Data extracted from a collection
########################################

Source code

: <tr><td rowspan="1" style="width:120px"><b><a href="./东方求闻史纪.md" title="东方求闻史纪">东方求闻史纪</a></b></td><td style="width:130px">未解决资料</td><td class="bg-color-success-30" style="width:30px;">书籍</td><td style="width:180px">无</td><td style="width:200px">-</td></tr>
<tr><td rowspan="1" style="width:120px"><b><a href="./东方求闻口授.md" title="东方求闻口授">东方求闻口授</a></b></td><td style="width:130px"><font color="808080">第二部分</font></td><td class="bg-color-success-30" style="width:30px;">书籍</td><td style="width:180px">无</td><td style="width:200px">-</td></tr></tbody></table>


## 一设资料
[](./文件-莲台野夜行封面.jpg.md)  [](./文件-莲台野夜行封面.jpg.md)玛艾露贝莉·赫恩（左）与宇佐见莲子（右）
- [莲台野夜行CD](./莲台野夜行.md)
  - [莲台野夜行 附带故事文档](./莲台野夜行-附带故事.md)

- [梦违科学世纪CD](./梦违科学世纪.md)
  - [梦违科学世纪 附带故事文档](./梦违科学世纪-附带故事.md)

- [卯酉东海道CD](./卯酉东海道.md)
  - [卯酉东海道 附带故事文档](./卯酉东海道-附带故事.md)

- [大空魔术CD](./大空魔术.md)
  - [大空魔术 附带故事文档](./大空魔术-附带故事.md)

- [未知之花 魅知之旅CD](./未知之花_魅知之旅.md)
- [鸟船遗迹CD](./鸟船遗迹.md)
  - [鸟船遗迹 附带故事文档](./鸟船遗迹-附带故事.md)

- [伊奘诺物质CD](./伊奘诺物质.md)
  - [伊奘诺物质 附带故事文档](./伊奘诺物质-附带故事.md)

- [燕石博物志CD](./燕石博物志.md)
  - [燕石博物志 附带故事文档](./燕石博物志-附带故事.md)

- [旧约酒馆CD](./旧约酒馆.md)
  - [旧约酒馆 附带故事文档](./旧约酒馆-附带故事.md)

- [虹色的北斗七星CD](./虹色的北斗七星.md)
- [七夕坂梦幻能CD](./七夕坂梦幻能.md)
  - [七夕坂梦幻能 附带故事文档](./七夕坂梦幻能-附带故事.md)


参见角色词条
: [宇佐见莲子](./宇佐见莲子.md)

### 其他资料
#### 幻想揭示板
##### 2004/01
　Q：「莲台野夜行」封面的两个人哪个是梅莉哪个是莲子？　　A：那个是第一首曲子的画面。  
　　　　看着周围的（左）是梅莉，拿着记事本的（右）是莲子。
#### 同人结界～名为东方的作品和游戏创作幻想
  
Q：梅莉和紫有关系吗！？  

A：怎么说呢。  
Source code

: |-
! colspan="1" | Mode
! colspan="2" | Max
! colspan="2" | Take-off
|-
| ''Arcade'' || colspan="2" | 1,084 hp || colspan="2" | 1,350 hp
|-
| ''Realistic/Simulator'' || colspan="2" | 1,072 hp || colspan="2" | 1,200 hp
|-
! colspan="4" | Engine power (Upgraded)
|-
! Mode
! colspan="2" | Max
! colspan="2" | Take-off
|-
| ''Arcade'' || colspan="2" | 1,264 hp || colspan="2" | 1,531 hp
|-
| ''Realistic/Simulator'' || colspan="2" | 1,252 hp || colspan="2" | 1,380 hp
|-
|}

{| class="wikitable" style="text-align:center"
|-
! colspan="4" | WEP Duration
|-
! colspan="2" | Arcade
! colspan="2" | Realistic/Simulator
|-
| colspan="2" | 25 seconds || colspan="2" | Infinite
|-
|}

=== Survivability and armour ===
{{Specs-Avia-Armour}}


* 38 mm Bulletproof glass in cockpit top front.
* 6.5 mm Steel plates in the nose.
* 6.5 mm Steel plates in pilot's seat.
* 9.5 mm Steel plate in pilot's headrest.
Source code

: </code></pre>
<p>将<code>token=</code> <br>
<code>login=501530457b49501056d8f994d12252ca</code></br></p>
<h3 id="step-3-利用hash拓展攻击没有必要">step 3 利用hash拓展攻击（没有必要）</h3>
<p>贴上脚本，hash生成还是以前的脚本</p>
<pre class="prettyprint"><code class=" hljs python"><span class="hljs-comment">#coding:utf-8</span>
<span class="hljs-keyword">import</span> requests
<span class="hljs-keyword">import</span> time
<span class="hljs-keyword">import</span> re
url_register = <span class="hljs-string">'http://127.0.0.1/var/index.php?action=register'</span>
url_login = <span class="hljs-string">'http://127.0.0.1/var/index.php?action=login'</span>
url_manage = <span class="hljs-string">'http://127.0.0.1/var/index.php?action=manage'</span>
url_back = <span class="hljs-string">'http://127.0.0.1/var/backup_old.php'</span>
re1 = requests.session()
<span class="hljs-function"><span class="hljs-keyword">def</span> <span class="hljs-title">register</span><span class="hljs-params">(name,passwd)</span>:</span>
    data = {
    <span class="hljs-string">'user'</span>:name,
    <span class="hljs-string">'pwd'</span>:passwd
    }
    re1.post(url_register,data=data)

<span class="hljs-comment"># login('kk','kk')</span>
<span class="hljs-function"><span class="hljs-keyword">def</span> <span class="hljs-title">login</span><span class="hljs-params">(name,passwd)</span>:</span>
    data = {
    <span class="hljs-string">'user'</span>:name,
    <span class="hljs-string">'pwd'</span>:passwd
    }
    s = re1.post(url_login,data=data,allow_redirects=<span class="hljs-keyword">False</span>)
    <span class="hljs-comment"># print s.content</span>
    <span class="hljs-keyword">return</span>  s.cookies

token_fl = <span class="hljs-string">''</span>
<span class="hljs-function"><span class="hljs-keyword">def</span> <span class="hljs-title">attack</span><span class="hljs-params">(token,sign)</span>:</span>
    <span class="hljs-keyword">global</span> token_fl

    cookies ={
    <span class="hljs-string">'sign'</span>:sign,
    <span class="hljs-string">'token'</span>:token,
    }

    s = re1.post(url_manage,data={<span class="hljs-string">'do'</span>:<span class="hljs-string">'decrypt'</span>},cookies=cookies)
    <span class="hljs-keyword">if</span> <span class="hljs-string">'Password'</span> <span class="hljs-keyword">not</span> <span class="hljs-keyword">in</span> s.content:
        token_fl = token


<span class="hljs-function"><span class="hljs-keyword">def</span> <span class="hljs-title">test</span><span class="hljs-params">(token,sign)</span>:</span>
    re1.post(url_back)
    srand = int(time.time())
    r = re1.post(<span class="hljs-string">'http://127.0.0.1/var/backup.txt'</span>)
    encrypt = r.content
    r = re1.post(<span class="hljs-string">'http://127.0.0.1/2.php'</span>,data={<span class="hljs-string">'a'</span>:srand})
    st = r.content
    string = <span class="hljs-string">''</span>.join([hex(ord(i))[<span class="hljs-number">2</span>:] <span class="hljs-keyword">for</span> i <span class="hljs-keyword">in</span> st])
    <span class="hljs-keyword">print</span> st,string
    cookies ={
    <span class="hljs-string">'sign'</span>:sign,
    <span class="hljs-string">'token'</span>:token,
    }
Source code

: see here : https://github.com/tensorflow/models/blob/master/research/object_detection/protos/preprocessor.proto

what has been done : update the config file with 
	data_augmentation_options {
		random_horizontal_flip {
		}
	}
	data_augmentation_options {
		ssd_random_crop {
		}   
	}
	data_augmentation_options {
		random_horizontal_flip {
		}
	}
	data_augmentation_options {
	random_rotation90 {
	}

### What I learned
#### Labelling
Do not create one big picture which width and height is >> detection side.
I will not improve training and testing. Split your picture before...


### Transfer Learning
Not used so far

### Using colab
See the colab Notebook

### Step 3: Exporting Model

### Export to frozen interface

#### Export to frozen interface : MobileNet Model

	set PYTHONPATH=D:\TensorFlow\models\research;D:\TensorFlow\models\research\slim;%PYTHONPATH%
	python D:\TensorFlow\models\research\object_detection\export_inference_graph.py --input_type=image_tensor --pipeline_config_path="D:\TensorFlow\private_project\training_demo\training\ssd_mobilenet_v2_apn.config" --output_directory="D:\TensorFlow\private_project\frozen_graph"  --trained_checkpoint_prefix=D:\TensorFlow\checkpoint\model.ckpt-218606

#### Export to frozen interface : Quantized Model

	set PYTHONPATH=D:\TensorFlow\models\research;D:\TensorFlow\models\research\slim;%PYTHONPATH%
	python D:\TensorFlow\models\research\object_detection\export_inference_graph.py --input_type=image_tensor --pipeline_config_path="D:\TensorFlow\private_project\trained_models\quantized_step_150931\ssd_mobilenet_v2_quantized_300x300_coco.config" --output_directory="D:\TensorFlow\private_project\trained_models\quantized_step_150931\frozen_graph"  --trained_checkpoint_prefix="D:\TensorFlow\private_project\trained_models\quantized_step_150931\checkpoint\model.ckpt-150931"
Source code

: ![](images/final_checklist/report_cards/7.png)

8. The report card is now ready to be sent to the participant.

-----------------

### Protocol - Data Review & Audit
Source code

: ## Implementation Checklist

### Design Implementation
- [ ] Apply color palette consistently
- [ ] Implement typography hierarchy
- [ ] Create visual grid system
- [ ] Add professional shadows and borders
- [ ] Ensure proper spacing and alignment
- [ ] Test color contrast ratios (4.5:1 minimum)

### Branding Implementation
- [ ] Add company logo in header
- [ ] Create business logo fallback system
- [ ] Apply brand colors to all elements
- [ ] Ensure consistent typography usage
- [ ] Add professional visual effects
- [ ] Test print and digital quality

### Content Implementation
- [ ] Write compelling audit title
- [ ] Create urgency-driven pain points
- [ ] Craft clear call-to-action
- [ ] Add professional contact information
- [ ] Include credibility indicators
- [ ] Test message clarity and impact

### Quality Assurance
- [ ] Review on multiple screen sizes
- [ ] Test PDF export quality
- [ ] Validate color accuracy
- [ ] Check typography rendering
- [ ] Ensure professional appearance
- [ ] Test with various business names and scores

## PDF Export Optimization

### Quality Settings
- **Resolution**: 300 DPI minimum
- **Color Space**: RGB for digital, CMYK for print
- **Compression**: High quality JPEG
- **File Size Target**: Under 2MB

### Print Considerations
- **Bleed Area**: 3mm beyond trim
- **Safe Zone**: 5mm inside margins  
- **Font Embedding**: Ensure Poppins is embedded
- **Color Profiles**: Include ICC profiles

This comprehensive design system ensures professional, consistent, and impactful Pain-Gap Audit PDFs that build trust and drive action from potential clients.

########################################

Exercise goal
Please quote exactly the lines from the one containing "- [ ] Check typography rendering" through the last line of the records above, both included, and nothing else.

Written solution
- [ ] Check typography rendering
- [ ] Ensure professional appearance
- [ ] Test with various business names and scores

## PDF Export Optimization

### Quality Settings
- **Resolution**: 300 DPI minimum
- **Color Space**: RGB for digital, CMYK for print
- **Compression**: High quality JPEG
- **File Size Target**: Under 2MB

### Print Considerations
- **Bleed Area**: 3mm beyond trim
- **Safe Zone**: 5mm inside margins  
- **Font Embedding**: Ensure Poppins is embedded
- **Color Profiles**: Include ICC profiles

This comprehensive design system ensures professional, consistent, and impactful Pain-Gap Audit PDFs that build trust and drive action from potential clients.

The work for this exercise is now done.